Eser, XVIII. yüzyıldan itibaren Avrupalı aydınların İslâm dünyası hakkında bilgi edinmek için başvurdukları önemli bir kaynak olmuş, bu arada ilkinden sonra yapılan baskılarında birçok ilâve ile genişletilmiştir. Özellikle yapılan ekler arasında yer alan kıssalarla hikmetli sözler birçok mütefekkire ilham kaynağı olmuş ve belki de bu gibi sözleriyle tanınan bir dizi insanın ön plana çıkmasına zemin hazırlamıştır. Diğer taraftan eserler, kişiler ve kavramlar hakkında verilen bilgiler daha sonra yapılan şarkiyat çalışmalarına büyük kolaylıklar sağlamıştır.

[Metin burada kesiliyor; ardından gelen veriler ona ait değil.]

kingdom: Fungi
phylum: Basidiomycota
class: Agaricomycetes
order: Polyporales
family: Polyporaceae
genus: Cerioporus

D’Herbelot, Bibliothèque orientale’den başka Latince açıklamalı bir Arapça-Farsça-Türkçe sözlükle Doğu yazmaları için bir antoloji hazırlamışsa da bu eserler basılmamıştır.

BİBLİYOGRAFYA:

B. d’Herbelot, Bibliothèque orientale, La Haye 1777 → (nşr. Fuad Sezgin), Frankfurt 1995; G. Pfannmüller, Handbuch der Islam Literatur, Berlin-Leipzig 1923, s. 14, 15, 141, 150; J. Fück, Die arabischen studien in Europa, Leipzig 1955, s. 98-100, 183; Necîb el-Akīkī, el-Müsteşriķūn, Kahire 1964, I, 159; Ebü’l-Kāsım-ı Sehâb, Ferheng-i Ħâverşinâsân, Tahran 1352, s. 179-180; H. Laurens, Aux sources de l’orientalisme. La Bibliothèque orientale de Barthélemy d’Herbelot, Paris 1978; E. Said, Oryantalizm (trc. Nezih Uzel), İstanbul 1982, s. 114-120; Bedevî, MevsûǾatü’l-müsteşriķīn, s. 421-423; D. Torābī, “Das Persien von Barthélemy d’Herbelot”, Spektrum Iran, VI/1, Bonn 1993, s. 3-17; “Herbelot”, TA, XIX, 176.